Ci sono una ventina di capanne e qualche capannette-latrina. La sorella di Maureen è chiaramente ciò che si definirebbe una “benestante”. Ha ben tre capanne, una per sé e per il marito, una per i figli maschi e una per le figlie femmine. E addirittura una cucina a parte, con dentro diversi bracieri di terra battuta.

Seguiamo Maureen in silenzio, accenniamo sorrisi e stringiamo mani, in quel modo africano così buffo... i palmi si incontrano per un attimo, poi vanno a stringersi attorno al solo pollice dell'altra mano, per poi incontrarsi ancora e serrare la stretta, magari enfatizzandola con la mano libera appoggiata sul proprio polso....

Per entrare nella capanna ci togliamo le scarpe e appoggiamo i piedi sulla terra dura, calda. I piedi nudi hanno immancabilmente lo stesso pacificante effetto di rallentare il tuo ritmo e rendere tutto più naturale. Entriamo. L'interno è completamente inaspettato. Di solito le capanne sono spoglie, non c'è niente dentro a parte qualche stuoia, un fornello, qualche stoviglia e qualche gallina. Ma non avevo ancora mai visto le capanne dei ricchi... è come guardare uno strano contenuto dentro un contenitore inadatto. Le pareti e il soffitto sono completamente rivestiti di teli bianchi e il pavimento è coperto di stuoie. La stanza è divisa in due parti da una fila di tende, ma la cosa più strana e che ci sono mobili: due letti da una parte della tenda, e il tipico divano-da-pranzo-con-panchetti dall'altra. Accanto al letto, una moto. Dal soffitto pendono immagini di santi e di martiri, insieme a cartoline di babbo natale...

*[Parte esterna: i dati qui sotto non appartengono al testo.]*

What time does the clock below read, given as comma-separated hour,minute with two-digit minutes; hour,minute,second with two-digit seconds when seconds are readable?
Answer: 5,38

Ci sono addirittura gli immancabili fiori finti.

Il menù è il solito delle grandi occasioni: ignassa, fagioli, riso, verdure alle noccioline, maiale, patate dolci, ananas, banane. Solo che tutto è in quantità industriale. E ti devi strafogare, per forza, altrimenti non capiscono, pensano che non ti piaccia... si offendono. Quindi ci ingozziamo, mangiando ovviamente tutto con le mani (facendo finta che sia ok sciacquarsele a malapena in una bacinella, senza sapone, dopo una mattina all'ospedale...), fino a stramazzare sul divano.

Poi restiamo lì, nel silenzio e nel dilatarsi del tempo, non so quante ore. C'è un'atmosfera di pace, di lentezza, di solidità antica. I figli, che non avevamo ancora conosciuto, sono andati a lavarsi e si sono messi i vestiti migliori per entrare da noi nella capanna.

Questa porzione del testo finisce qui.